Season 1 Classes (2011)

Season One of Oprah's Lifeclass aired on OWN: Oprah Winfrey Network from Monday October 10 until Friday November 11, 2011. The first season of Lifeclass aired Monday-Friday at 8/7c, following The Rosie Show, and the pair was considered a reboot for the struggling network to increase viewership during its fall launch of shows. Season One consists of twenty-five hour-long episodes hosted by Winfrey, and nine 90-minute webcasts hosted by Winfrey and a guest teacher (some of which aired as Oprah's Lifeclass LIVE episodes, following Lifeclass on Friday nights).

Season 2 Classes (2012)- Oprah's Lifeclass: The Tour

Season Two of Oprah's Lifeclass aired weekly on OWN: Oprah Winfrey Network from Monday March 26 until Monday April 30, 2012. Winfrey hosted class discussions in various cities across North America, in an effort to better connect with the show's audience. Winfrey made tour stops in St. Louis, Missouri, New York City, New York, and Toronto, Ontario. The second season aired Mondays at 8/7c and consists of six two-hour episodes.

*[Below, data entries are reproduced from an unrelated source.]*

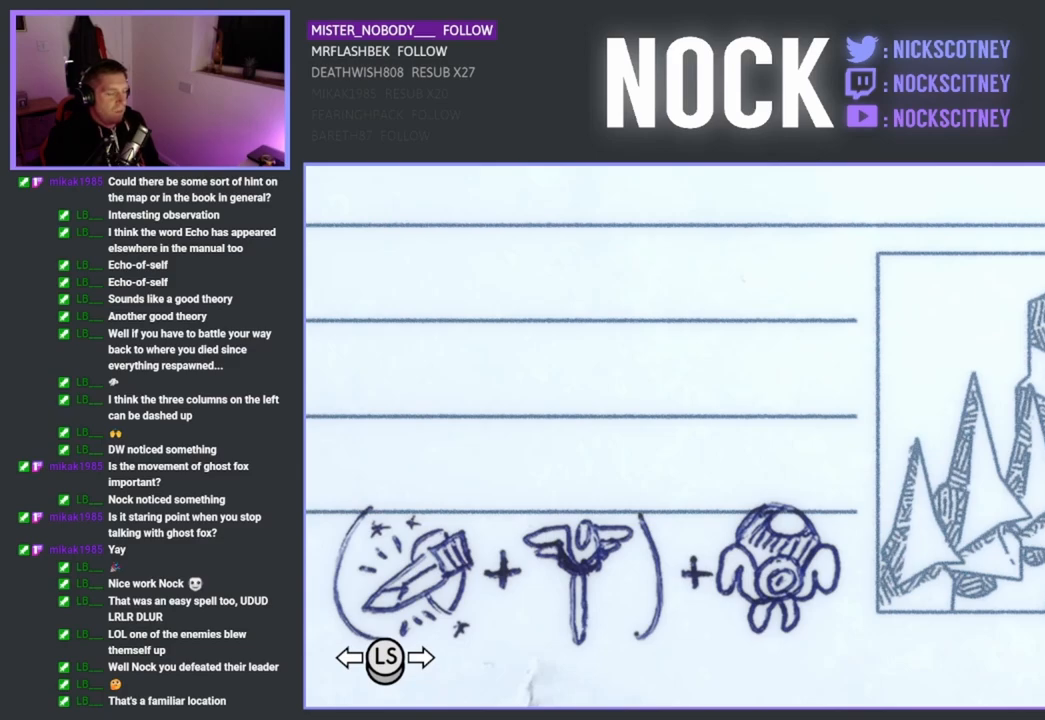
{"buttons": [], "left_stick": "center", "right_stick": "center", "events": []}
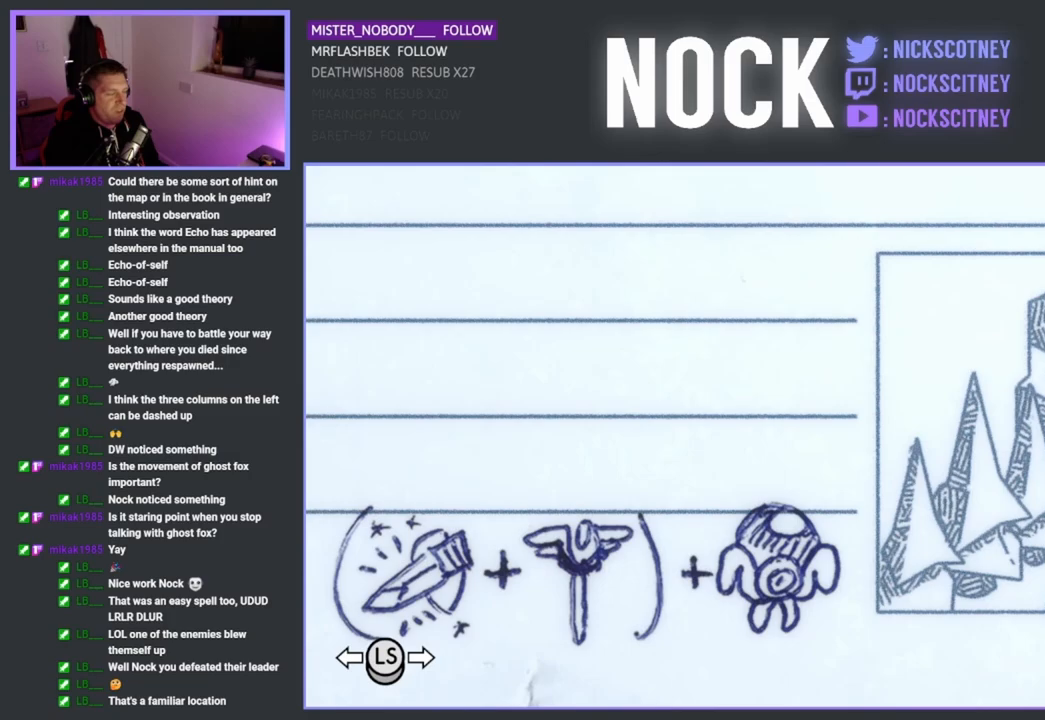
{"buttons": [], "left_stick": "center", "right_stick": "center", "events": []}
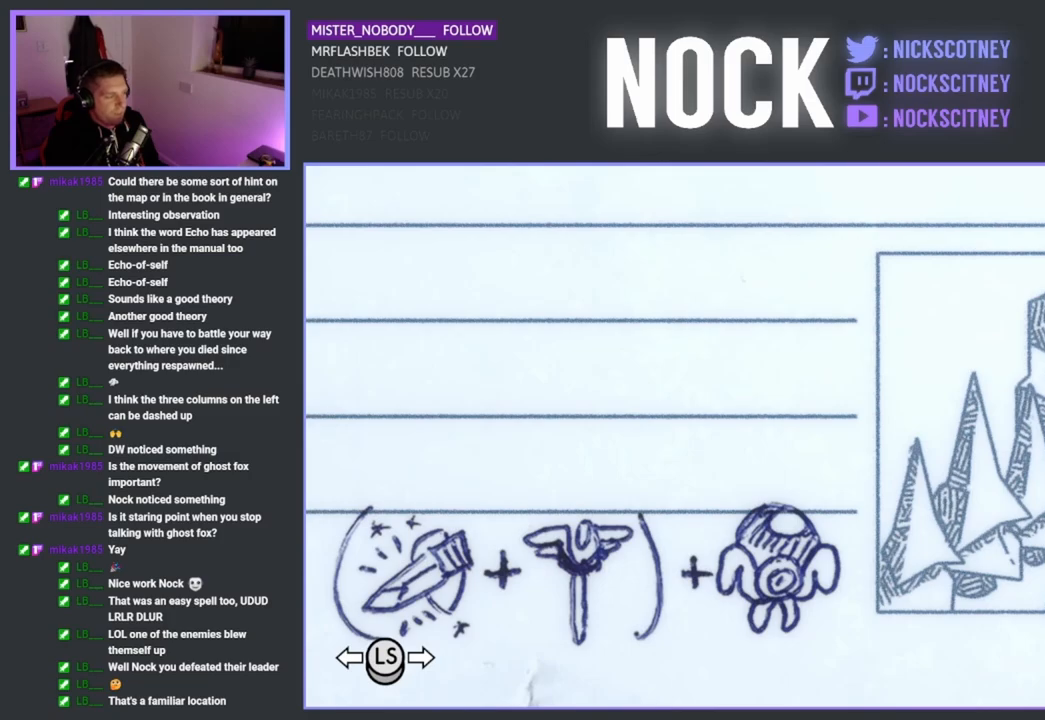
{"buttons": ["CROSS"], "left_stick": "center", "right_stick": "center", "events": [[417, "CROSS", "down"]]}
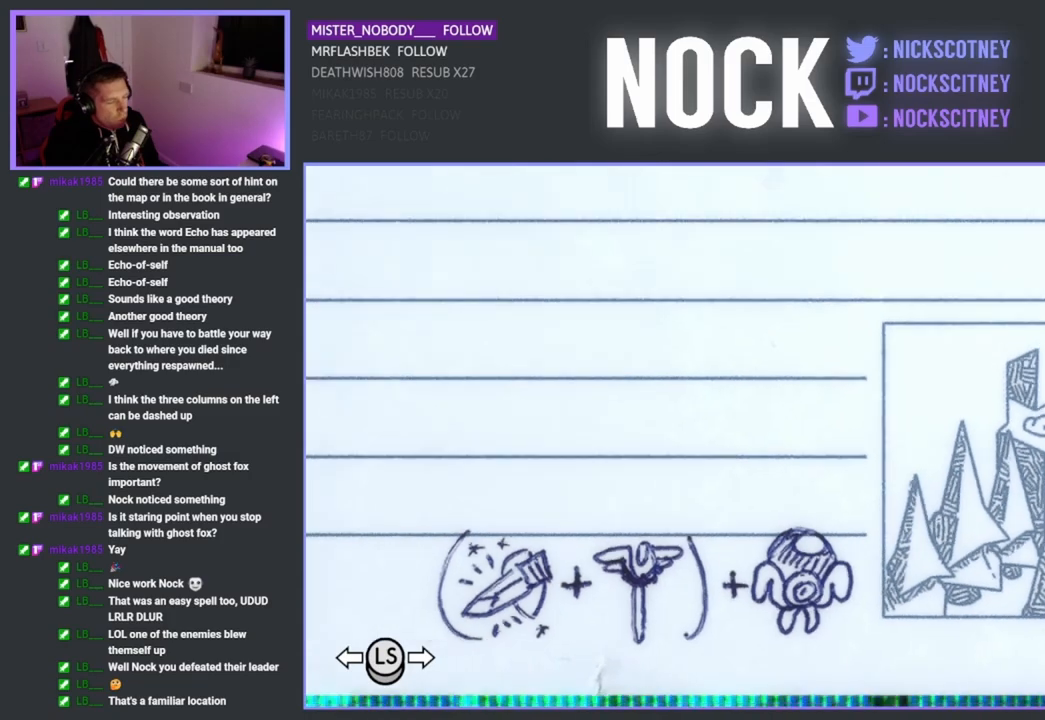
{"buttons": [], "left_stick": "center", "right_stick": "center", "events": [[50, "CROSS", "up"]]}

Season 3 Classes (2012-13)

Season Three of Oprah's Lifeclass premiered on OWN: Oprah Winfrey Network on Sunday July 29, 2012 at 10/9c. It features Winfrey hosting classes in front of a live studio audience at Harpo Studios in Chicago with various guest co-hosts. Some episodes of season three were filmed at The Hobby Center for the Performing Arts in Sarofim Hall in Houston, Texas on October 5, 2012 with Joel Osteen and Rick Warren. The third season aired Sundays at 9/8c or 10/9c and consists of seven hour-long episodes.

Season 4 Classes (2013)

Season Four of Oprah's Lifeclass premiered on OWN: Oprah Winfrey Network on Sunday February 10, 2013 at 9/8c. It features Winfrey hosting classes in front of a live studio audience at Harpo Studios in Chicago with various guest co-hosts, including Lifeclass mainstay Iyanla Vanzant, Gary Chapman, Brené Brown, and Dr. Phil. An episode featuring Bishop T.D. Jakes teaching a lesson about fatherless sons and daughters filmed in Texas in late August.

Season 5 Classes (2014)

Season Five of Oprah's Lifeclass premiered on OWN: Oprah Winfrey Network on Friday January 3, 2014 at 10/9c. It features Winfrey hosting classes in front of a live studio audience in "The Social Lab" at Harpo Studios in Chicago with various guest co-hosts.